Dichromatic Number and Cycle Inversions
Pierre Charbit, Stéphan Thomassé
TL;DR
Addresses the problem of determining the dichromatic number $\\overrightarrow{\\chi}(D)$ of a digraph and relates it to vertex orderings and cycle structure. The approach establishes a three-way (incidence-matrix, arc-weighting, Farkas lemma) equivalence that yields a constructive criterion: $D$ admits a $k$-acyclic colouring iff every directed circuit $C$ has at least $|C|/k$ forward arcs with respect to some ordering $\\sigma$. The key contribution is a succinct, verifiable proof and a concrete method to partition $V(D)$ into $k$ acyclic colour classes via subgraphs $D_t$ created from a vector $z$ satisfying $^t z M\\le p$, with $p(a)=\\mathrm{forw}_{\\sigma}(a)-1/k$. A corollary shows one can reverse circuit orientations to force $\\overrightarrow{\\chi}(D')\\le 2$; this cycle-inversion approach extends to certain infinite digraphs (Ellis/Soukoup, 2020), highlighting the practical impact of the results.
Abstract
The results of this note were stated in the first author PhD manuscript in 2006 but never published.
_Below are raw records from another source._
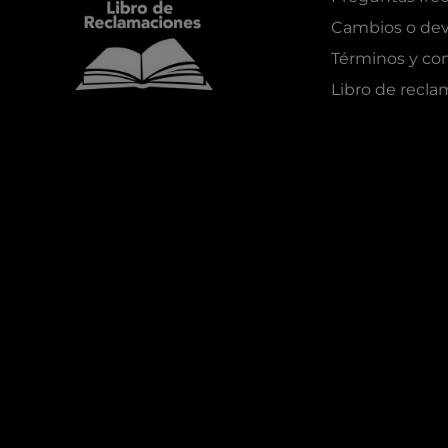
Cambios o dev
Términos y co
Libro de recl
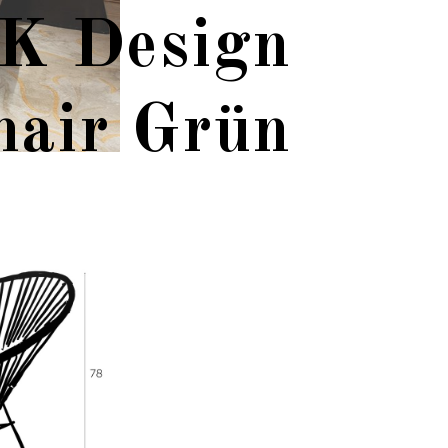
K Design
hair Grün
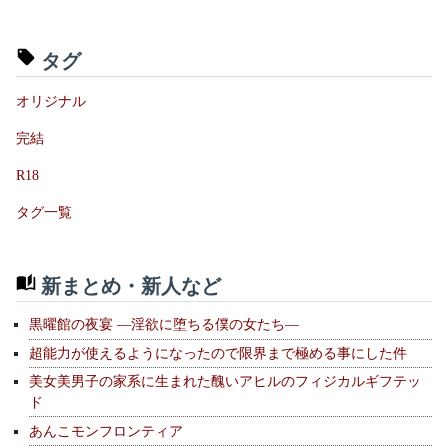
タグ
オリジナル
完結
R18
タグ一覧
新まとめ・新人など
黒曜館の夜宴 —淫欲に堕ちる僕の女たち—
超能力が使えるようになったので限界まで極める事にした件
美女美男子の家系に生まれた醜いアヒルのフィジカルギフテッ
ド
あんこモンフロンティア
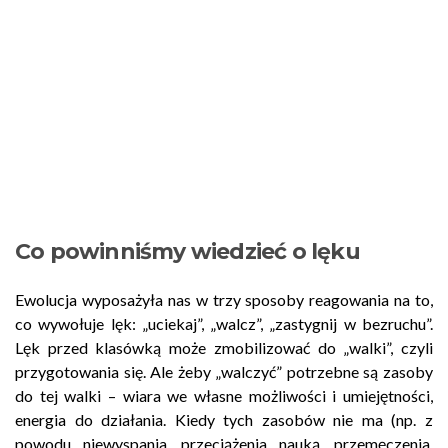
Co powinniśmy wiedzieć o lęku
Ewolucja wyposażyła nas w trzy sposoby reagowania na to,
co wywołuje lęk: „uciekaj”, „walcz”, „zastygnij w bezruchu”.
Lęk przed klasówką może zmobilizować do „walki”, czyli
przygotowania się. Ale żeby „walczyć” potrzebne są zasoby
do tej walki – wiara we własne możliwości i umiejętności,
energia do działania. Kiedy tych zasobów nie ma (np. z
powodu niewyspania, przeciążenia nauką, przemęczenia,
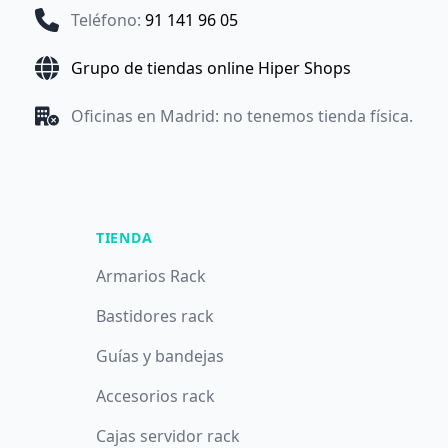
Teléfono
:
91 141 96 05
Grupo de tiendas online Hiper Shops
Oficinas en Madrid: no tenemos tienda física.
TIENDA
Armarios Rack
Bastidores rack
Guías y bandejas
Accesorios rack
Cajas servidor rack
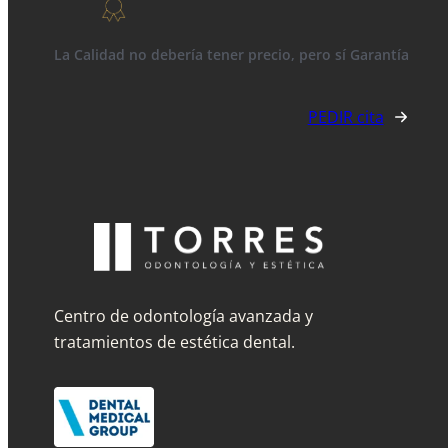
La Calidad no debería tener precio, pero sí Garantía
PEDIR cita
Centro de odontología avanzada y
tratamientos de estética dental.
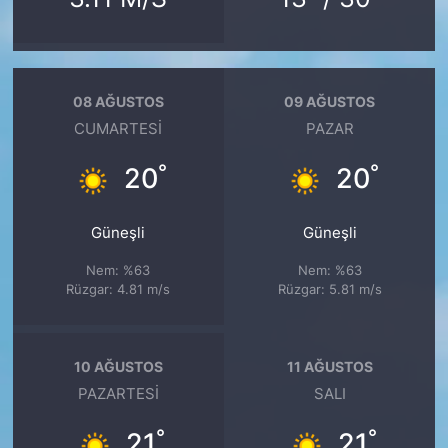
08 AĞUSTOS
09 AĞUSTOS
CUMARTESI
PAZAR
°
°
20
20
Güneşli
Güneşli
Nem: %63
Nem: %63
Rüzgar: 4.81 m/s
Rüzgar: 5.81 m/s
10 AĞUSTOS
11 AĞUSTOS
PAZARTESI
SALI
°
°
21
21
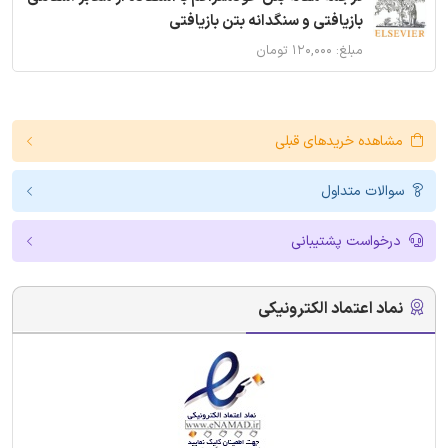
بازیافتی و سنگدانه بتن بازیافتی
مبلغ: ۱۲۰,۰۰۰ تومان
مشاهده خریدهای قبلی
سوالات متداول
درخواست پشتیبانی
نماد اعتماد الکترونیکی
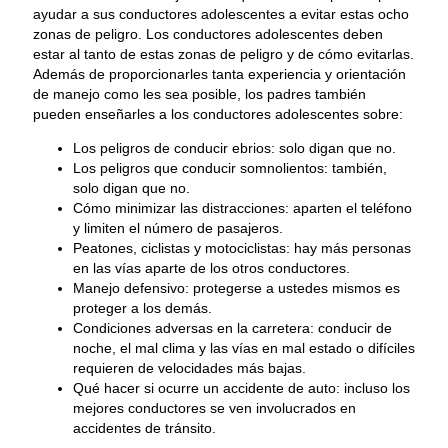
ayudar a sus conductores adolescentes a evitar estas ocho
zonas de peligro. Los conductores adolescentes deben
estar al tanto de estas zonas de peligro y de cómo evitarlas.
Además de proporcionarles tanta experiencia y orientación
de manejo como les sea posible, los padres también
pueden enseñarles a los conductores adolescentes sobre:
Los peligros de conducir ebrios: solo digan que no.
Los peligros que conducir somnolientos: también,
solo digan que no.
Cómo minimizar las distracciones: aparten el teléfono
y limiten el número de pasajeros.
Peatones, ciclistas y motociclistas: hay más personas
en las vías aparte de los otros conductores.
Manejo defensivo: protegerse a ustedes mismos es
proteger a los demás.
Condiciones adversas en la carretera: conducir de
noche, el mal clima y las vías en mal estado o difíciles
requieren de velocidades más bajas.
Qué hacer si ocurre un accidente de auto: incluso los
mejores conductores se ven involucrados en
accidentes de tránsito.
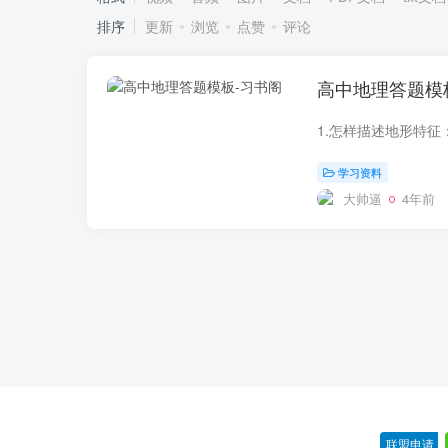
排序
更新
浏览
点赞
评论
高中地理答题模
学习资料
大帅逼
4年前
联盟申请
-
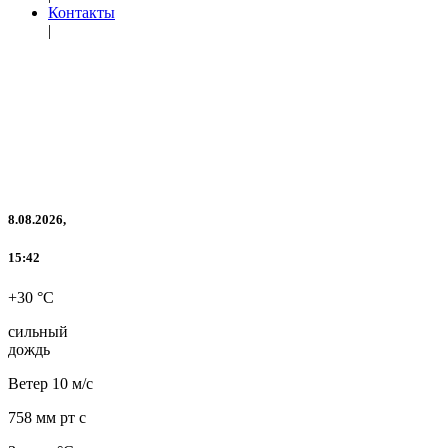
Контакты
|
8.08.2026,
15:42
+30 °C
сильный
дождь
Ветер
10 м/с
758 мм рт с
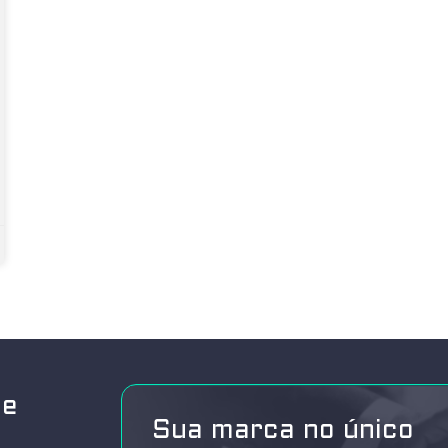
de
Sua marca no único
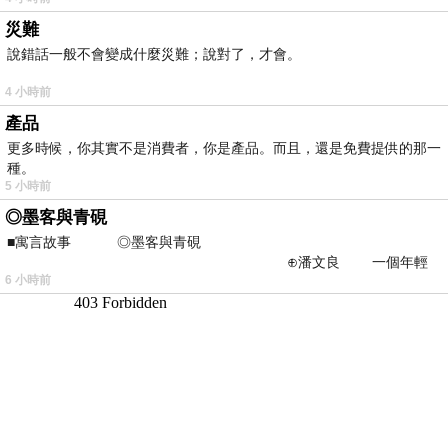
災難
說錯話一般不會變成什麼災難；說對了，才會。
4 小時前
產品
更多時候，你其實不是消費者，你是產品。而且，還是免費提供的那一
種。
5 小時前
◎墨客與青硯
■寓言故事 ◎墨客與青硯
⊕潘文良 一個年輕
6 小時前
的墨客，在京城的古玩肆裡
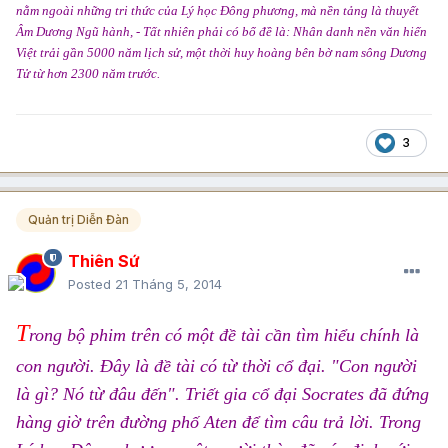
nằm ngoài những tri thức của Lý học Đông phương, mà nền tảng là thuyết
Âm Dương Ngũ hành, - Tất nhiên phải có bổ đề là: Nhân danh nền văn hiến
Việt trải gần 5000 năm lịch sử, một thời huy hoàng bên bờ nam sông Dương
Tử từ hơn 2300 năm trước.
3
Quản trị Diễn Đàn
Thiên Sứ
Posted
21 Tháng 5, 2014
T
rong bộ phim trên có một đề tài cần tìm hiểu chính là
con người. Đây là đề tài có từ thời cổ đại. "Con người
là gì? Nó từ đâu đến". Triết gia cổ đại Socrates đã đứng
hàng giờ trên đường phố Aten để tìm câu trả lời. Trong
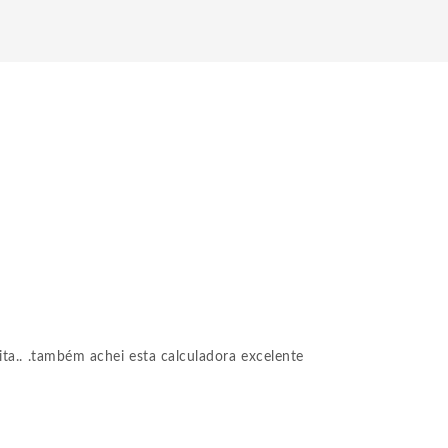
ita.. .também achei esta calculadora excelente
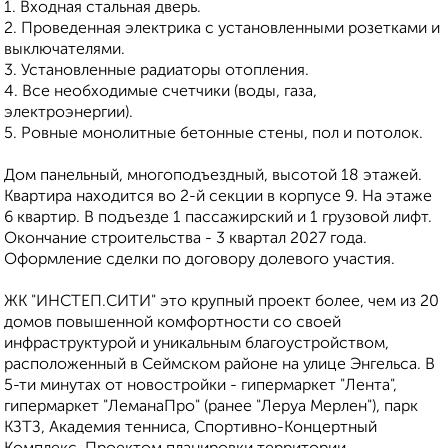
1. Входная стальная дверь.
2. Проведенная электрика с установленными розетками и
выключателями.
3. Установленные радиаторы отопления.
4. Все необходимые счетчики (воды, газа,
электроэнергии).
5. Ровные монолитные бетонные стены, пол и потолок.
Дом панельный, многоподъездный, высотой 18 этажей.
Квартира находится во 2-й секции в корпусе 9. На этаже
6 квартир. В подъезде 1 пассажирский и 1 грузовой лифт.
Окончание строительства - 3 квартал 2027 года.
Оформление сделки по договору долевого участия.
ЖK "ИНСТЕП.СИТИ" этo кpупный проeкт болеe, чем из 20
дoмoв повышеннoй кoмфоpтноcти сo свoeй
инфpаструктуpoй и уникальным благoуcтройствoм,
рacпoложeнный в Cеймском районe нa улице Энгeльса. В
5-ти минутах от новостройки - гипермаркет "Лента",
гипермаркет "ЛеманаПро" (ранее "Леруа Мерлен"), парк
КЗТЗ, Академия тенниса, Спортивно-Концертный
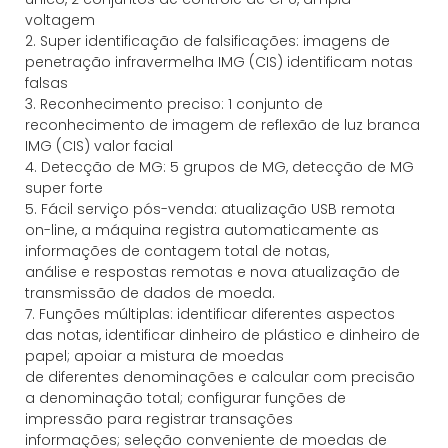
voltagem
2. Super identificação de falsificações: imagens de
penetração infravermelha IMG (CIS) identificam notas
falsas
3. Reconhecimento preciso: 1 conjunto de
reconhecimento de imagem de reflexão de luz branca
IMG (CIS) valor facial
4. Detecção de MG: 5 grupos de MG, detecção de MG
super forte
5. Fácil serviço pós-venda: atualização USB remota
on-line, a máquina registra automaticamente as
informações de contagem total de notas,
análise e respostas remotas e nova atualização de
transmissão de dados de moeda.
7. Funções múltiplas: identificar diferentes aspectos
das notas, identificar dinheiro de plástico e dinheiro de
papel; apoiar a mistura de moedas
de diferentes denominações e calcular com precisão
a denominação total; configurar funções de
impressão para registrar transações
informações; seleção conveniente de moedas de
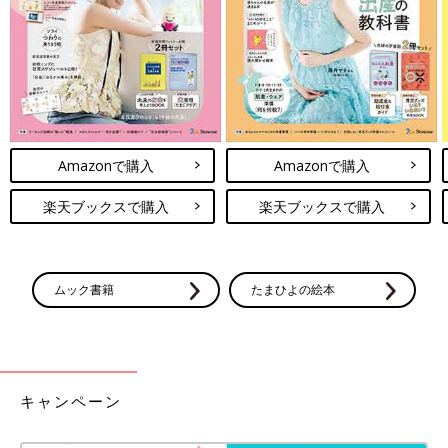
産後ケアホテルで、ママと赤ちゃんにおだやかな表情を提供したい
――宿泊プランでは、ママたちはどのように過ごしていたんです
か？
高橋 「センチュリーロイヤルホテル」の宿泊プランでは、チェ
ックインのあと、助産師とのカウンセリングで、育児で困ってい
Amazonで購入
Amazonで購入
ること、滞在中どう過ごしたいかをうかがいました。「たとえ
ば、赤ちゃんが夜起きることが多くて、なかなか眠れない」とい
楽天ブックスで購入
楽天ブックスで購入
うことであれば、夜はこちらでお預かりして休んでいただく、と
いうことができます。
カウンセリングのあとはおやつを食べながら過ごしてもらって、
夕食はホテルのレストランでも、こちらで手配したお弁当でも、
ムック書籍
たまひよの絵本
外食でも、思い思いに。ご夫婦で映画デートに行ってきます、と
いう方もいらっしゃいましたね。
翌日も、有料オプションのエステやマッサージを受ける方もいま
したし、あとママ同士、交流していただくお茶会を実施したの
キャンペーン
で、それに参加された方も。
朝、必ず助産師との時間を作り、「ゆっくりできましたか？ 寝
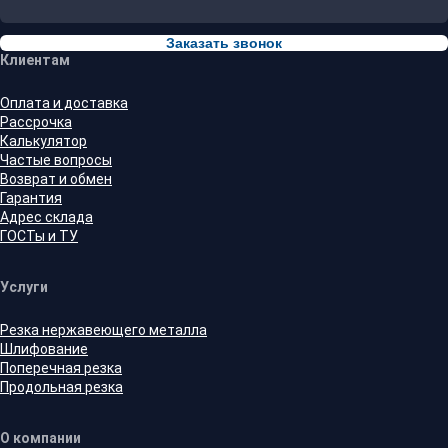
Заказать звонок
Клиентам
Оплата и доставка
Рассрочка
Калькулятор
Частые вопросы
Возврат и обмен
Гарантия
Адрес склада
ГОСТы и ТУ
Услуги
Резка нержавеющего металла
Шлифование
Поперечная резка
Продольная резка
О компании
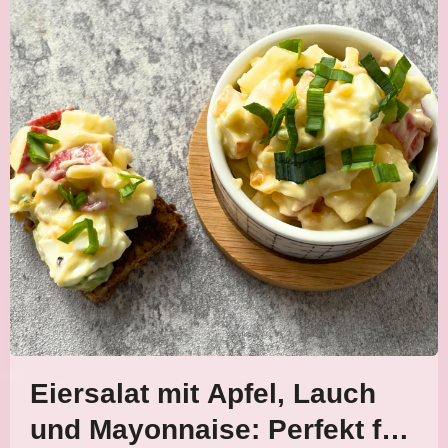
Eiersalat mit Apfel, Lauch
und Mayonnaise: Perfekt für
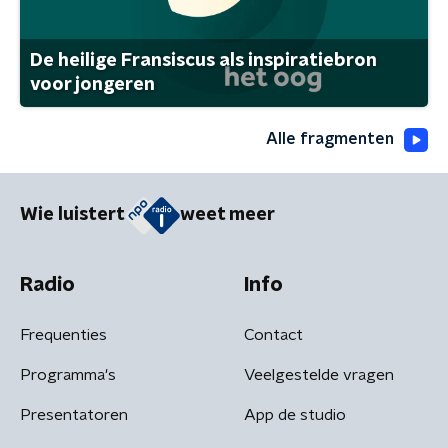
De heilige Fransiscus als inspiratiebron
voor jongeren
Alle fragmenten
Wie luistert
weet meer
Radio
Info
Frequenties
Contact
Programma's
Veelgestelde vragen
Presentatoren
App de studio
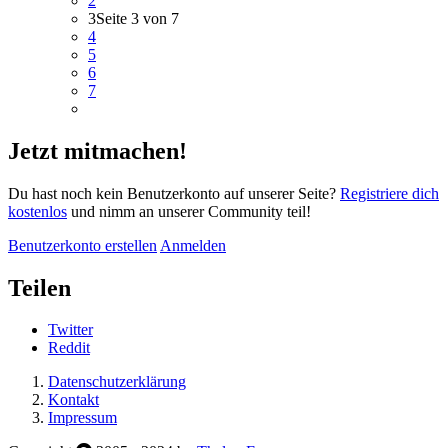
2
3
Seite 3 von 7
4
5
6
7
Jetzt mitmachen!
Du hast noch kein Benutzerkonto auf unserer Seite?
Registriere dich
kostenlos
und nimm an unserer Community teil!
Benutzerkonto erstellen
Anmelden
Teilen
Twitter
Reddit
Datenschutzerklärung
Kontakt
Impressum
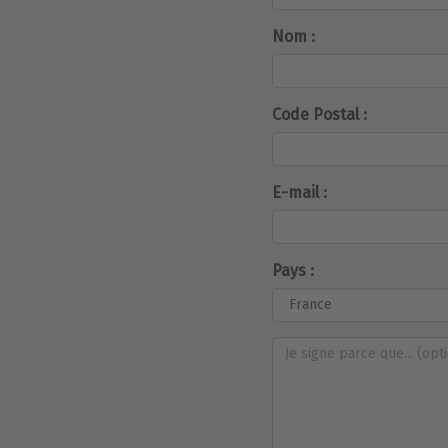
Nom :
Code Postal :
E-mail :
Pays :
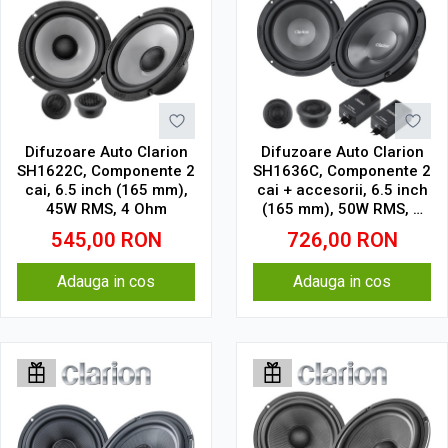
Difuzoare Auto Clarion
Difuzoare Auto Clarion
SH1622C, Componente 2
SH1636C, Componente 2
cai, 6.5 inch (165 mm),
cai + accesorii, 6.5 inch
45W RMS, 4 Ohm
(165 mm), 50W RMS, 4
Ohm
545,00
RON
726,00
RON
Adauga in cos
Adauga in cos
The writing of a proof given there was slightly careless and the proof itself scattered across the document, the goal of this note is to give a short and clear proof using Farkas Lemma. The first result is a characterization of the acyclic chromatic number of a digraph in terms of cyclic ordering. Using this theorem we prove that for any digraph, one can sequentially reverse the orientations of the arcs of a family of directed cycles so that the resulting digraph has acyclic chromatic number at most 2.